[Beowulf] Performance characterising a HPC application

Fri Mar 23 09:53:19 PDT 2007

On Fri, 2007-03-23 at 03:23 -0400, Patrick Geoffray wrote:
> It is unbelievable that so few people denounce it. It is clearly 
> implemented only to cheat on a micro-benchmark. What's next ? Checking 
> that the buffer to send is identical to the previous one to avoid 
> sending "redundant" messages in ping-pong ?!?
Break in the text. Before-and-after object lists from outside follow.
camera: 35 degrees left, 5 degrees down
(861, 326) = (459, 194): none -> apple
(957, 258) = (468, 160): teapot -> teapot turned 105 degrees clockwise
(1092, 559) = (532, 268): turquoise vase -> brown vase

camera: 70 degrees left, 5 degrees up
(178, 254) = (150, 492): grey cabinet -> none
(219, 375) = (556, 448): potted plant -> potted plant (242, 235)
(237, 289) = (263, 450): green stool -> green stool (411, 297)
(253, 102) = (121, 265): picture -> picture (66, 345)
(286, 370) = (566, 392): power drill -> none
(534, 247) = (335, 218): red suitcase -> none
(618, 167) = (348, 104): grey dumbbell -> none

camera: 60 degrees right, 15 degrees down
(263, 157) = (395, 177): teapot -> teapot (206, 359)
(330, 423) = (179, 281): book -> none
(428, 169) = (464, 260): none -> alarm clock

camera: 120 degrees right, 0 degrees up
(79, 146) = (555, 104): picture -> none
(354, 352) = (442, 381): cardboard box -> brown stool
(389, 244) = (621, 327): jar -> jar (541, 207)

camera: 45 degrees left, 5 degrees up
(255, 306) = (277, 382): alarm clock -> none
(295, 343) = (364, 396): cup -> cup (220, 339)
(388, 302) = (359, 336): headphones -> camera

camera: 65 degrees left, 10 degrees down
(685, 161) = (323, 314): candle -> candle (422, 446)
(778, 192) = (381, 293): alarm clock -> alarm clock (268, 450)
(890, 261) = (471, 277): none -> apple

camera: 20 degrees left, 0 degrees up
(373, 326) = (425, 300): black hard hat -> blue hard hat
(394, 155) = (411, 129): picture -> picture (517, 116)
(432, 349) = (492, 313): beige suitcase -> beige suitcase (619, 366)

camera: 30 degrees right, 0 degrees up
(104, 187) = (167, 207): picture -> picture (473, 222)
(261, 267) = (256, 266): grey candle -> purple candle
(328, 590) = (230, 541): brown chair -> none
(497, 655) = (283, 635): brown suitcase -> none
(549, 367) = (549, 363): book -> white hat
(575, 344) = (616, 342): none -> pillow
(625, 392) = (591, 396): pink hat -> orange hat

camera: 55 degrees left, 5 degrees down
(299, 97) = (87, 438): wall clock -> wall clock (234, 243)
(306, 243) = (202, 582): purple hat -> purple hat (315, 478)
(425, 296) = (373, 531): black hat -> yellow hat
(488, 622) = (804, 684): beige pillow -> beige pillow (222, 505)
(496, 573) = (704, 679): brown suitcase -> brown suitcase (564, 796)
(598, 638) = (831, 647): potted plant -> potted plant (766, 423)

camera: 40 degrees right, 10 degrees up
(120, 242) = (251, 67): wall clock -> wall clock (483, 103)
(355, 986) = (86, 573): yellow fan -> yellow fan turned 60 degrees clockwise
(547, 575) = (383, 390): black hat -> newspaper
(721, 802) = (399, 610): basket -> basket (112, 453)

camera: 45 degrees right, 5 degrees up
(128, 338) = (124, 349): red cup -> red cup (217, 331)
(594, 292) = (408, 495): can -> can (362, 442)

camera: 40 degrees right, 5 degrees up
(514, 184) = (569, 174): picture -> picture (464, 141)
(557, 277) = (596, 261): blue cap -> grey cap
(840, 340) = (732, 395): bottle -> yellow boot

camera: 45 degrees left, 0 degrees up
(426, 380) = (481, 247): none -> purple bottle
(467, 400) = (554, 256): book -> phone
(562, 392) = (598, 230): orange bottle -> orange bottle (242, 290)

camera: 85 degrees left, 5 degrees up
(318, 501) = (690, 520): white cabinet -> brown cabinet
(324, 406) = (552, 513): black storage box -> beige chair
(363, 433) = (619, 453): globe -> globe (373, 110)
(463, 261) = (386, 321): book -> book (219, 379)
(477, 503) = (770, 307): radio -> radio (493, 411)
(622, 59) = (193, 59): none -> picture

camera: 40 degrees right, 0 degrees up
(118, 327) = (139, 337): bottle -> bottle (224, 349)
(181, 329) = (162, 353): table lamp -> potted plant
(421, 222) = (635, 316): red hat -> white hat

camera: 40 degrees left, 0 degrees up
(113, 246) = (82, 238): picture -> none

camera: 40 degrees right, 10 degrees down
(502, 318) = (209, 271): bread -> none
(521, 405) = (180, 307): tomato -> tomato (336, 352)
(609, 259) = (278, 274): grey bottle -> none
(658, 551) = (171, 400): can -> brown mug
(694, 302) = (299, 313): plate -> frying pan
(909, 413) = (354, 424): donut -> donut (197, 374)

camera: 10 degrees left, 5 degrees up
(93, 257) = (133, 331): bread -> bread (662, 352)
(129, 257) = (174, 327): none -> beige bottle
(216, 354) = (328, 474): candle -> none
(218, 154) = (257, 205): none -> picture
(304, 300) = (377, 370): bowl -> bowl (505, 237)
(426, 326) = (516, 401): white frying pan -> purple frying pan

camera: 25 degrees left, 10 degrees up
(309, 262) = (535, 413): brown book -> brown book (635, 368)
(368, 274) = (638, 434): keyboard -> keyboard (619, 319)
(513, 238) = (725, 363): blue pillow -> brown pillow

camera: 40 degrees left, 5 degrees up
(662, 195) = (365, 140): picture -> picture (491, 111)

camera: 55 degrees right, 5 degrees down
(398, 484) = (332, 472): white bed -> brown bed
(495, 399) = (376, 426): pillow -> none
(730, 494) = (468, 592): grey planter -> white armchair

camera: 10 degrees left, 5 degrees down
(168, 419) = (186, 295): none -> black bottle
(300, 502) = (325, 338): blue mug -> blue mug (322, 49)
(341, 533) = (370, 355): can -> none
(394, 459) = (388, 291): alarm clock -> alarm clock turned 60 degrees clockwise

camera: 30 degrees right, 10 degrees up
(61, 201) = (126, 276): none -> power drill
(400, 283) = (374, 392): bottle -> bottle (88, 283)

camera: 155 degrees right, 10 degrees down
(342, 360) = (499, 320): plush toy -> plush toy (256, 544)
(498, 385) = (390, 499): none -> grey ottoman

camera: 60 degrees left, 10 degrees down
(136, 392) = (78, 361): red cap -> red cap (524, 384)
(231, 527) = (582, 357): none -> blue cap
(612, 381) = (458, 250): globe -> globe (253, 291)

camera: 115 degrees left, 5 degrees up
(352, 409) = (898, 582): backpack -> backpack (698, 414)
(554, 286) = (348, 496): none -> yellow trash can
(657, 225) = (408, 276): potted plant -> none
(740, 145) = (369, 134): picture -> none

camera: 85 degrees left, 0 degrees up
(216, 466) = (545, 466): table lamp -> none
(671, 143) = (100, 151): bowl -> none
Far better to check if the buffer you are sending is just many COW
copies of the kernel zero page and if it is get the receiver to
mmap() /dev/zero over the recv buffer.  Every benchmark should
initialise transmitted data before it is sent, if only to prevent page
faults inside the timing loop.  We don't do this of course but often
comment that with a lot of benchmarks we could get fairly large
bandwidth numbers if we did.

> If you want to show the impact of concurrent communications, something 
> latency-based like the HPCC ring test is the best way (eventually with 
> more nodes). The millions of packet per second of a stream-based 
> benchmark are lovely for the marketing folks, but has little meaning for 
> real codes that computes a minimum. However, an alltoall on many 
> cores/nodes would exercise the same metric (many sends/recvs on the same 
> NIC at the same time), but would be harder to cheat and be much more 
> meaningful IMHO.

Alltoall is one of the hardest functions to optimise purely because of
contention in the NIC, the optimisations we do aim to reduce this number
and avoid hotspots.  It's probably a good thing to benchmark to get a
idea of the capability of a given network.

Ashley,